Le shana ha zeh b'Yerushalayim. There. That's better.

Unknown said...

Oh posh. From outside Israel our hearts are in Jerusalem, this year, next year and forever. Do not change our words for us; do not infringe upon our traditions and rituals; do not attempt to change our hearts!

Neshama said...

Very funny ;-]

Throw that bumbler out with the rest of the chometz!

Chai18 said...

In the Old Family Dining Room, under sparkling chandeliers and portraits of former first ladies, the mostly Jewish and African-American guests will recite prayers and retell the biblical story of slavery and liberation, ending with the traditional declaration “Next year in Jerusalem.” (Never mind the current chill in the administration’s relationship with Israel.)

Anonymous said...

Chai18: How ironic. Next year in Jerusalem, while doing everything possible to ensure that never happens...(at least, for the Jewish people)

Lurker said...


I'm impressed that the NYT noticed and pointed out that particular biting bit of irony.

Here's another quote from the same article:

At the Seder’s close, the group opened a door and sang to the prophet Elijah.

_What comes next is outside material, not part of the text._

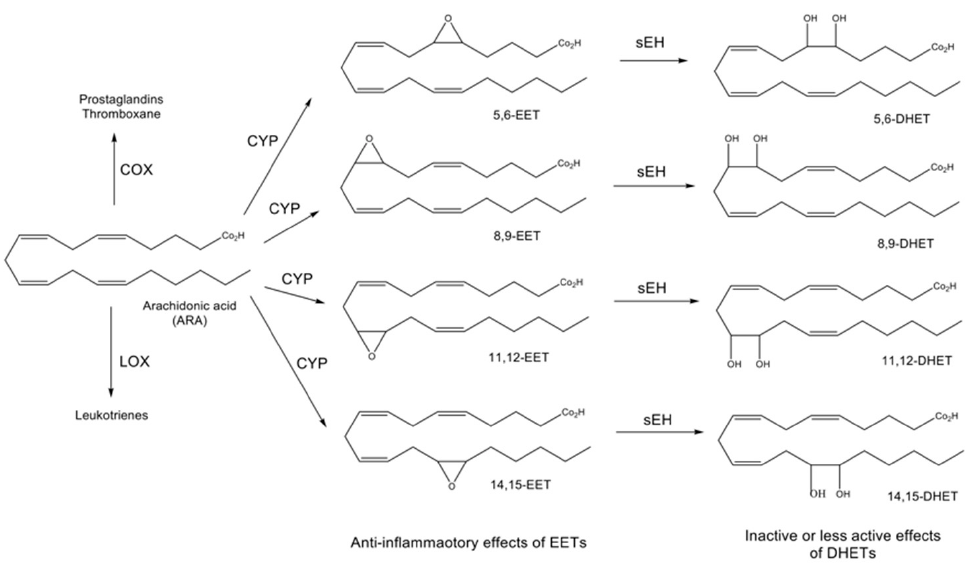
Figure 2. Roles of CYP and sEH in the arachidonic acid (ARA) cascade. In addition to the COX and LOX pathways, ARA is metabolized into four epoxyeicosatrienoic acids (EETs) through the cytochrome P450 (CYP) pathway. EETs are then metabolized into the corresponding dihydroxyeicosatetraenoic acids (DHETs) by soluble epoxide hydrolase (sEH). EETs have anti-inflammatory effects, while DHETs are inactive or have fewer active effects.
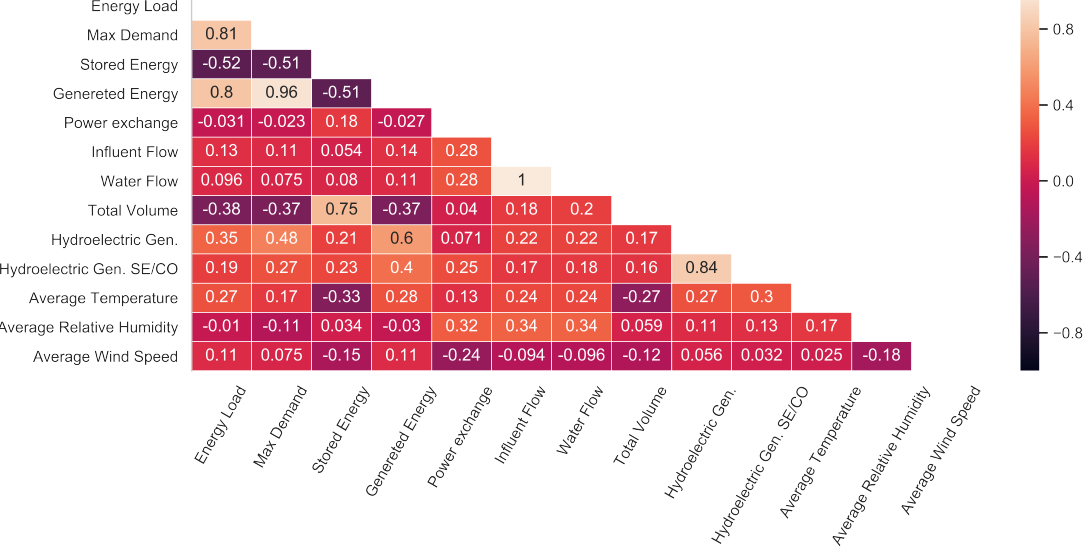
Figure 2. Pearson correlation, represented as a heat map for the original input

Actually, that is most appropriate. All that's necessary to make that particular prayer suitable for Obama is to alter the pronouns and tenses appropriately:

Shefokh hamatkha:
Pour out Your fury on us, the nations that do not acknowledge You, and on the governments that do not call upon Your Name. For we are devouring Yaakov and laying waste to his homeland. Pour out Your wrath on us, and let Your fierce anger overtake us. Pursue us with anger, and destroy us from beneath the heavens of the Lord.

And the same, of course, for other parts of the haggada. E.g.:

V'hi she'amda:
This [God's promise to Avraham] is what has stood by the Jews' and their ancestors. For not only I alone have risen up against them to destroy them, but in every generation we rise up against them to destroy them; but the Holy One, Blessed be He, saves them from our hand. [Damn!]

Anonymous said...

The actual text is "Le'shana haba'a beyrushalayim HABNUYAH." Obama would really get upset if he knew what that was all about.

Chanan said...

I second "anonymous"'s comment about the actual text (which will hopefully spread to Chutz L'Aretz).

Unlike Obama, I think that the text לְשָׁנָה הַבָּאָה בִּירוּשַָׁלָיִם הַבְּנוּיָה is very CONSTRUCTIVE.

Jameel @ The Muqata said...

Actually: The term, לְשָׁנָה הַבָּאָה בִּירוּשַָׁלָיִם הַבְּנוּיָה doesn't mean "Next Year" as mistakenly translated in many places.

It means "The coming year in a rebuilt Jerusalem," which starts now.